Privacy watchdog, lawyers call out PNP for community pantry profiling

People line up to receive food from the Maginhawa Community Pantry put up by Good Samaritan Ana Patricia Non on Maginhawa Street in Quezon City on April 17, 2021.
The STAR/Boy Santos

MANILA, Philippines — Privacy watchdogs and lawyers called out the police over their profiling of makeshift markets known as community pantry that was well-documented in social media, but belatedly denied to have happened by authorities.

“We would like to emphasize that collective personal data must be done fairly and lawfully with respect to the rights of a data subject, including the rights to be informed and object,” the National Privacy Commission said in a statement on Tuesday.

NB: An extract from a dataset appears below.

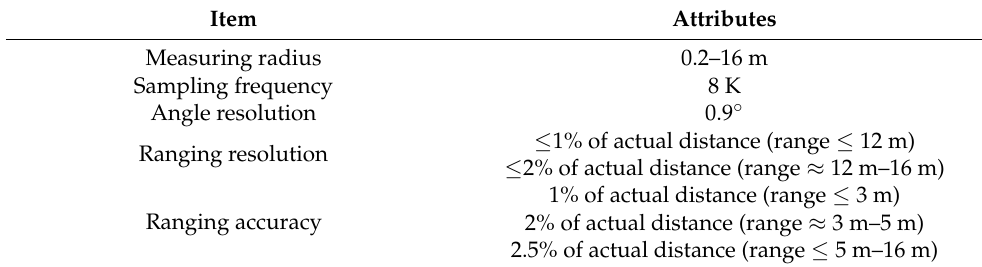
Table 1. Device parameters of Rplidar A2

“Should there be a need to collect personal information to maintain peace and order, it must be accomplished with transparency, legitimate purpose and proportionality,” it added.

The sprouting over the weekend of community pantries, which offer donated goods to the needy for free, has caught the eye of the government that over the past two days, issued contradicting statements on the noble advocacy.

On Monday, several accounts of organizers in social media showed the police asking them to fill up personal information sheets, triggering fears of arrest as own police social media accounts began tying the selfless act during the pandemic, and amid state failure to rollout sufficient aid, to communist rebels. This red-tagging was also the same reason that Anna Patricia Non, who initiated the first community pantry, closed down the market on Tuesday to the detriment of the poor.

Despite online accounts by information gathering, General Debold Sinas, chief of the Philippine National Police, denied the PNP is monitoring community pantries for suspicious activities. “There is no order from the national headquarters to conduct any form of profiling of organizers of community pantries,” he said.

“It is beyond the interest of the PNP to delve into purely voluntary personal activities of private citizens,” Sinas added.

Local Government Secretary Eduardo Ano backed up Sinas claims. “As long as the intention is good and without political color, it should be encouraged and supported,” he said separately.
 
Yet official statements did little to assuage fears of the common public only out to extend help to people unable to get proper sustenance from the government, over a year since the pandemic started. The NPC itself said the PNP should take reports of privacy concerns seriously.

“We call on again the attention of the PNP Data Protection Office to look into these reports and take appropriate measures to prevent any doings of its personnel on the ground that could potentially harm citizens and violate their rights,” NPC said.

Lawyers requested to help out

For Edre Olalia, president of the National Union of People’s Lawyers, a group that offers free legal assistance, pantry organizers are not obliged to give their personal data when approached by cops. Yet while this is true, instances of people getting intimidated by men in uniform are also prevalent, thereby making them prone to giving out information almost unwillingly.

“As a matter of fact, it is in violation of basic constitutional rights,” Olalia said.

Neri Colmenares, chair of Bayan Muna, warned in a letter addressed to fellow lawyers that the red-tagging and profiling of community pantry organizers “creates an atmosphere of fear, a chilling effect, on those who are merely helping out.” He also asked lawyers and law students to set up makeshift centers near community pantries to offer quick legal assistance when needed.